From the entries below, transcribe exactly the lines between the line holding "pinky dip: (662, 720)" and the line holding "pinky mcp: (539, 752)", inclusive; skip all other lines.

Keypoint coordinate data
* * * * * * *

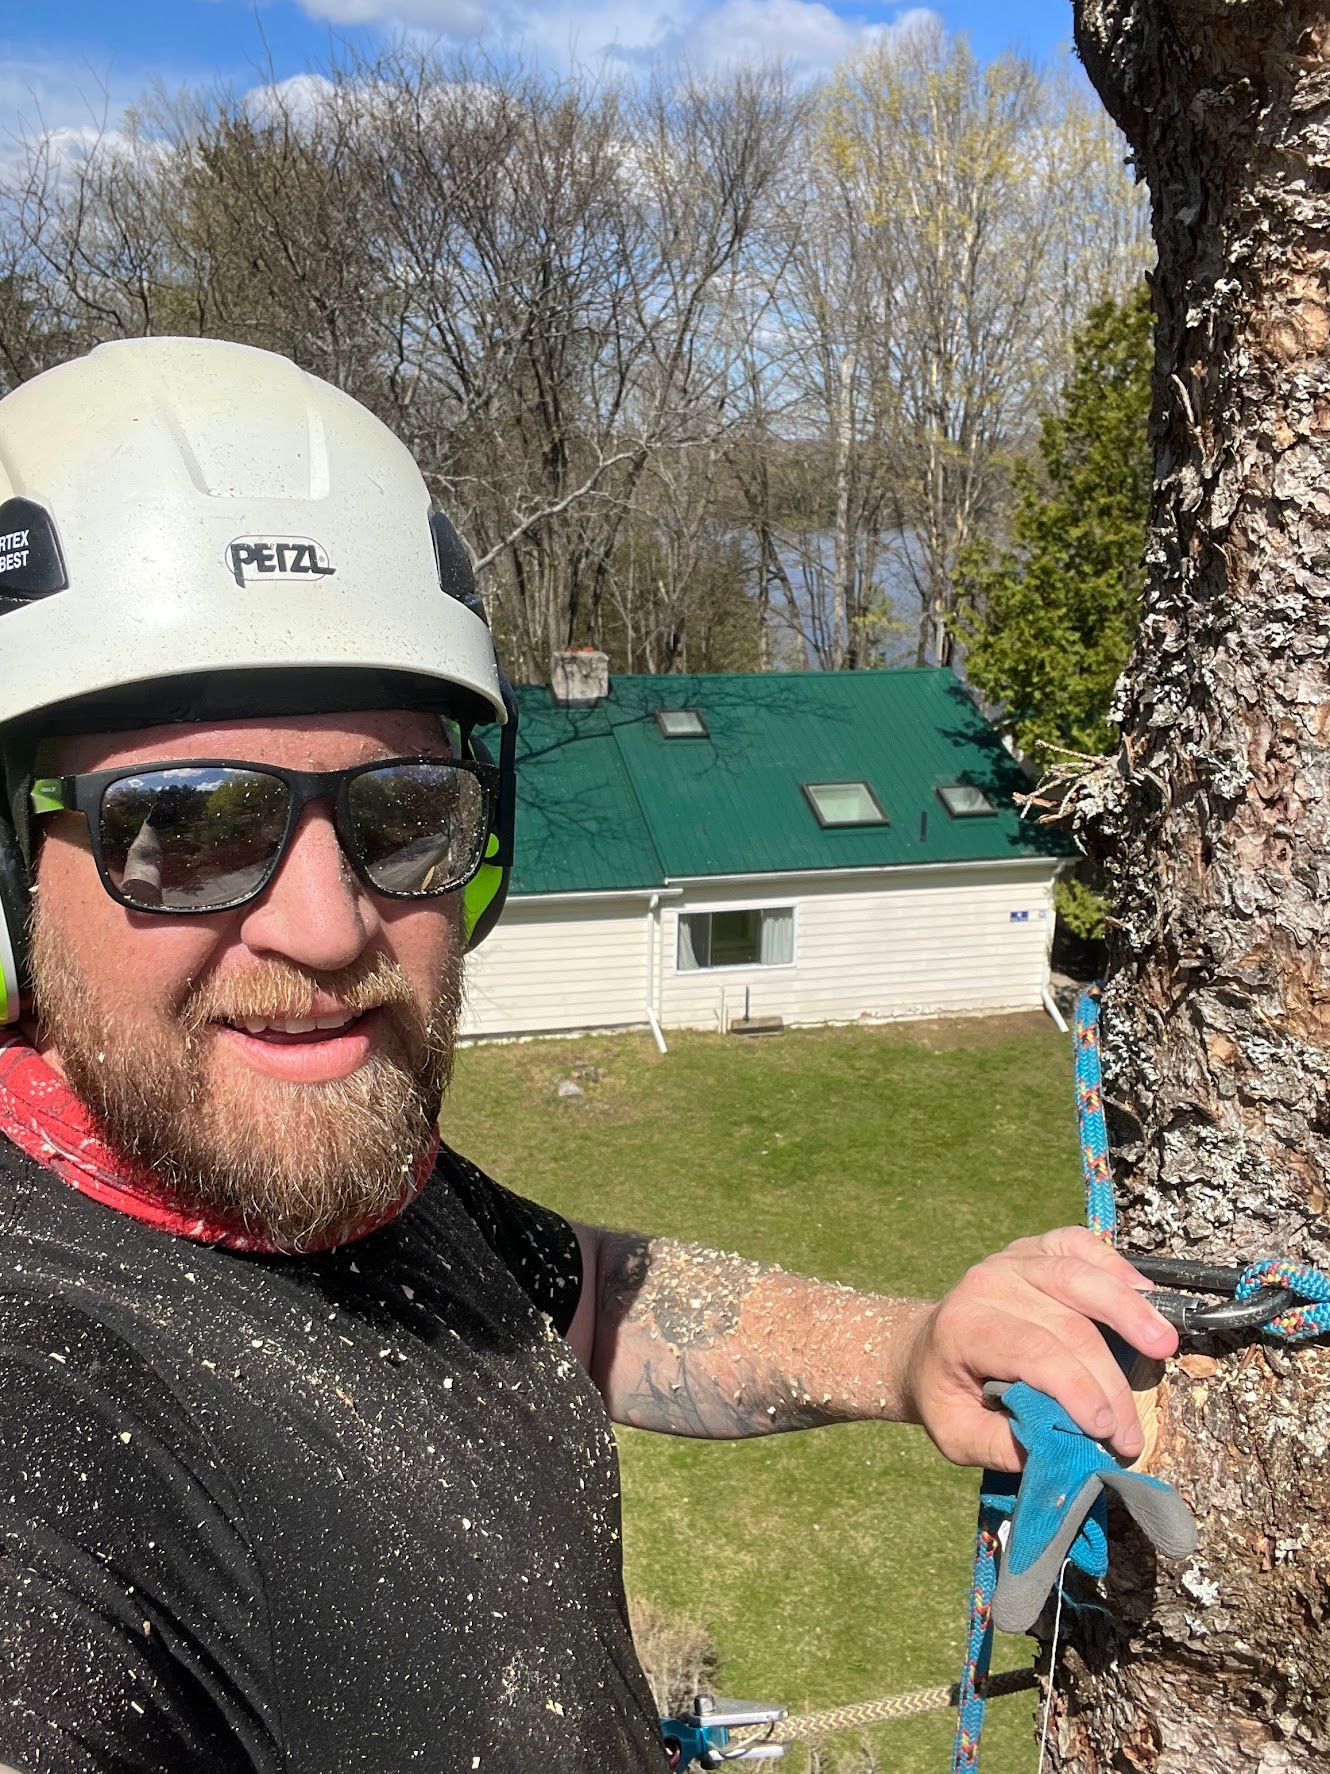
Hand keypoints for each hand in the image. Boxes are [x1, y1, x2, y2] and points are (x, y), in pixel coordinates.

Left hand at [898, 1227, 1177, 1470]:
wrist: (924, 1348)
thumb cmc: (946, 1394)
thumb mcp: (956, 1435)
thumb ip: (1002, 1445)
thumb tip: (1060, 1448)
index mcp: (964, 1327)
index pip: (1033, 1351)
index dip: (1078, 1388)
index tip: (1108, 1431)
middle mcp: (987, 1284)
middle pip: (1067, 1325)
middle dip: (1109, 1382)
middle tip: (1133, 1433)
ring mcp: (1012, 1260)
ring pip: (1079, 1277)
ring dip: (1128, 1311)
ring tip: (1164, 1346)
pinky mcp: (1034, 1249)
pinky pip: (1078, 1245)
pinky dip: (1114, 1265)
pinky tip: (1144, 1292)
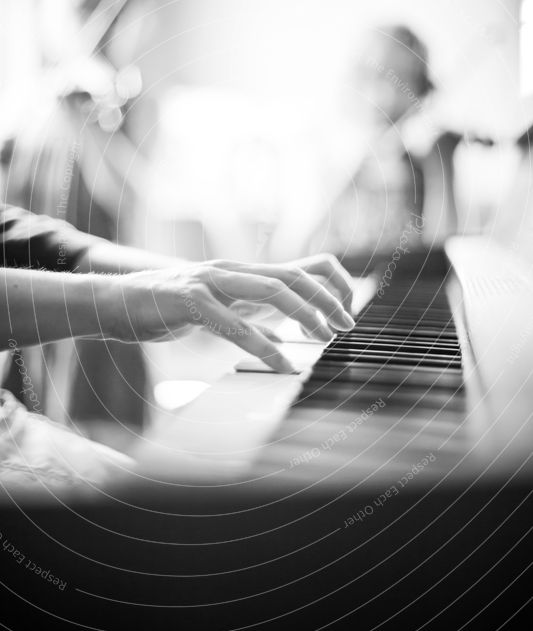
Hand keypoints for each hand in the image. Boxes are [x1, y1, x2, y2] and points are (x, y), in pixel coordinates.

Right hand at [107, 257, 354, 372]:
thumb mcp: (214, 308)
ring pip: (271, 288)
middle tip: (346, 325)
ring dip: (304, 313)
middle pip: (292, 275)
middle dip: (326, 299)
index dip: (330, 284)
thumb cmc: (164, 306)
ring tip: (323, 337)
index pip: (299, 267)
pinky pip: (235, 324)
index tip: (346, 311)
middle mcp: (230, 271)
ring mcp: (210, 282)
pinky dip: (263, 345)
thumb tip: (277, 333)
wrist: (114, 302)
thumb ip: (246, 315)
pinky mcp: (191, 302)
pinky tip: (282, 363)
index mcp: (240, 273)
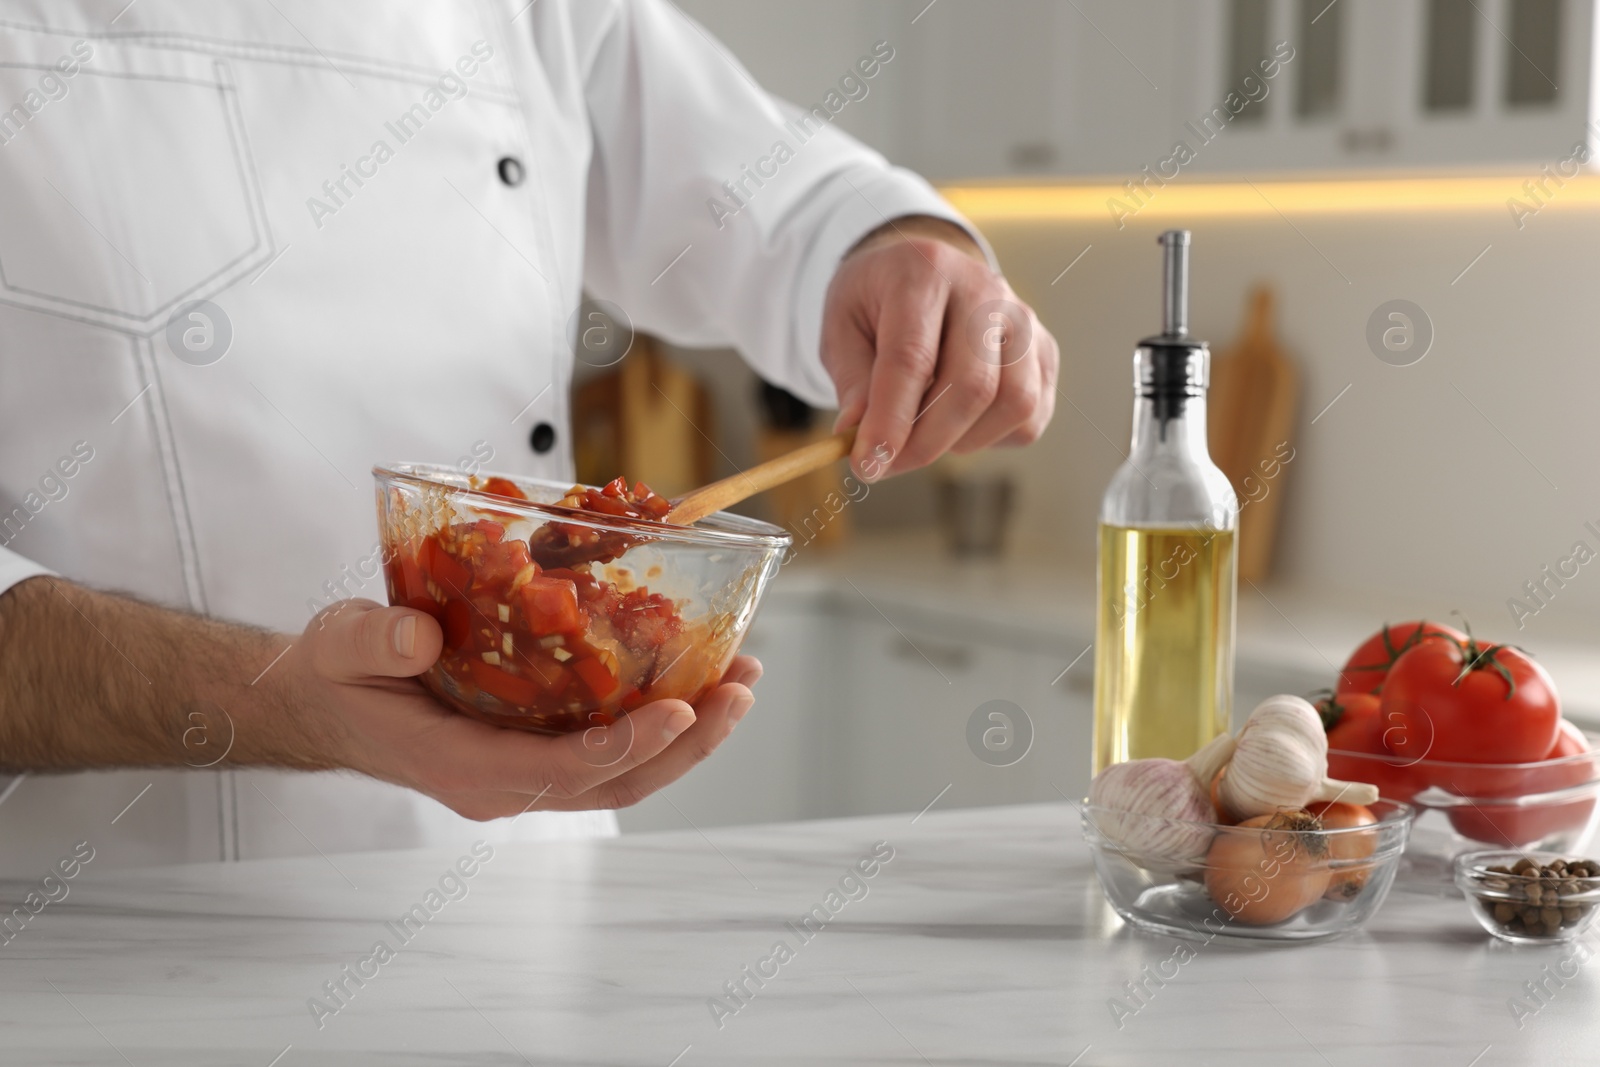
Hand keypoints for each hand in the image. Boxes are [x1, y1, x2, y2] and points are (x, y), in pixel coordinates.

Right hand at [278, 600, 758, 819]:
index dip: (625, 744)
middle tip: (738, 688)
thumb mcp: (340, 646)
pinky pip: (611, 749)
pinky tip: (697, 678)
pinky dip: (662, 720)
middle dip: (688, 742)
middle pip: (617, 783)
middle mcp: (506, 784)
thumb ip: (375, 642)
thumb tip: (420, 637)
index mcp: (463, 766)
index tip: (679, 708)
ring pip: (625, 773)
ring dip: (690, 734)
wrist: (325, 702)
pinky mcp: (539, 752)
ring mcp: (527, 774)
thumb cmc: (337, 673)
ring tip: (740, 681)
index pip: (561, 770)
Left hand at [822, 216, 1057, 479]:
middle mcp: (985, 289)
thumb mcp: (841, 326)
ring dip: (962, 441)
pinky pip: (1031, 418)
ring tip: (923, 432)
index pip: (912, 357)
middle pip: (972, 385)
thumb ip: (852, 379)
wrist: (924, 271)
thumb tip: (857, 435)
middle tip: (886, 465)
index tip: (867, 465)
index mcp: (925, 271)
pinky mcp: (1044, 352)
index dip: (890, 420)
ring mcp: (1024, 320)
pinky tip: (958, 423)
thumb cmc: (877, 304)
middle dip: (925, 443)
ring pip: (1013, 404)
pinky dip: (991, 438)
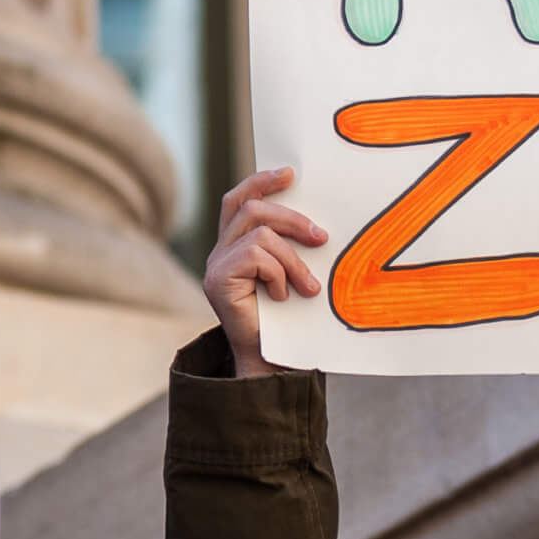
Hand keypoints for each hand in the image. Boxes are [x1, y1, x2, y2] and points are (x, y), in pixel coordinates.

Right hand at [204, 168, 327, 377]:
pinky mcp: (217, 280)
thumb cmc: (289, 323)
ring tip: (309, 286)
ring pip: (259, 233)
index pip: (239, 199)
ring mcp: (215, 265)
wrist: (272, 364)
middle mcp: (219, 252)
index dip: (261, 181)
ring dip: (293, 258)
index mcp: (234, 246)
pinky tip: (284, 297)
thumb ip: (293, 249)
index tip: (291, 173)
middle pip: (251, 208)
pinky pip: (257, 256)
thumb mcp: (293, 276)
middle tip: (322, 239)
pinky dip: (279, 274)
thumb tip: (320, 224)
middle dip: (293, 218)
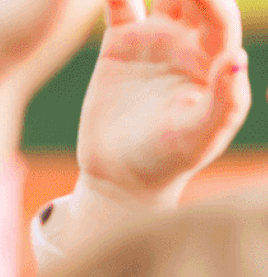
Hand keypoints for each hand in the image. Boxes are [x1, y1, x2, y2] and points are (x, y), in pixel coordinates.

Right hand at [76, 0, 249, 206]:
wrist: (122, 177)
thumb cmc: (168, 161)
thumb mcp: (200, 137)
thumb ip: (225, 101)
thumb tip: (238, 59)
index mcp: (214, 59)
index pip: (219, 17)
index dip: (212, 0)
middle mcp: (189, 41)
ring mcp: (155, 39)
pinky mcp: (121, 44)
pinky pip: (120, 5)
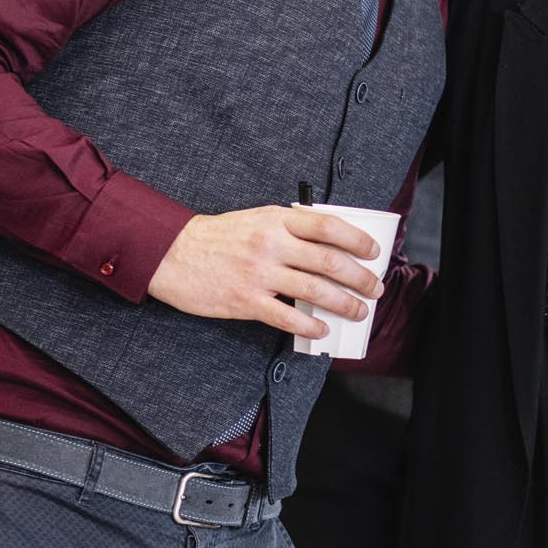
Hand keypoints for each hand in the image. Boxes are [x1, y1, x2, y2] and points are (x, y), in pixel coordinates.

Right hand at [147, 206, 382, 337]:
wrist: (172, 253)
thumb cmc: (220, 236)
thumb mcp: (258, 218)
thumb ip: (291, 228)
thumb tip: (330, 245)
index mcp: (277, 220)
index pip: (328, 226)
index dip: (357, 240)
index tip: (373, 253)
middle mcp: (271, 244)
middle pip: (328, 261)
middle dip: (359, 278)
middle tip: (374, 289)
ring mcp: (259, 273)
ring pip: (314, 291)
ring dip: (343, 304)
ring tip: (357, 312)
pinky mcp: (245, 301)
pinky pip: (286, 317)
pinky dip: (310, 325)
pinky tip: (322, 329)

* * * * * * *

[Your response]:
pinky dip: (662, 720)
middle dip: (688, 742)
middle pip: (617, 783)
middle mcp: (506, 784)
thumb ip: (375, 642)
thumb tip: (420, 637)
index mcp: (463, 766)
index tip: (679, 708)
ring pip: (625, 773)
ring dip: (690, 734)
wrist: (325, 702)
pinky mcp: (539, 752)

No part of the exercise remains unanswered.